• **Your goal**: Lines below starting with the line with "Калининградская" and going on through the line with "Алвара Аалто" must be output exactly; the rest of the records must be left out.

Collected data
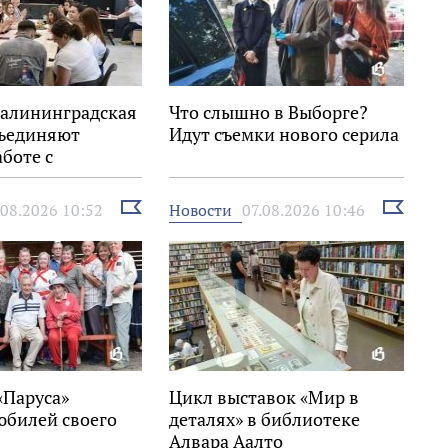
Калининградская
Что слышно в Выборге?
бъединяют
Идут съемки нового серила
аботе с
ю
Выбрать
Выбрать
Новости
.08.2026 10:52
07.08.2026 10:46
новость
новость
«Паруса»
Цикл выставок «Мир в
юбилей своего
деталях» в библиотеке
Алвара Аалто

* * *

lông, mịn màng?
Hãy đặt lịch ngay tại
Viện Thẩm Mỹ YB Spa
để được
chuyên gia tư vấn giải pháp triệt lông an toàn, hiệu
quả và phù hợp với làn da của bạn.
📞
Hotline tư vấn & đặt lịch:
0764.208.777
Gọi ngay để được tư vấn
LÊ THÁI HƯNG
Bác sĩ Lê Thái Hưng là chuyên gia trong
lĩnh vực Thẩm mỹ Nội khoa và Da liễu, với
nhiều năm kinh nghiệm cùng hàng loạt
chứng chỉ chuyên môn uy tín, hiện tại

• **Answer to this exercise**:
Калининградская
Что слышно в Выборге?
бъединяют
Идут съемки нового серила
аботе с
ю
Выбрать
Выбрать
Новости
.08.2026 10:52
07.08.2026 10:46
новость
новость
«Паруса»
Цикл выставок «Мир в
юбилей своего
деталях» в библиотеке
Алвара Аалто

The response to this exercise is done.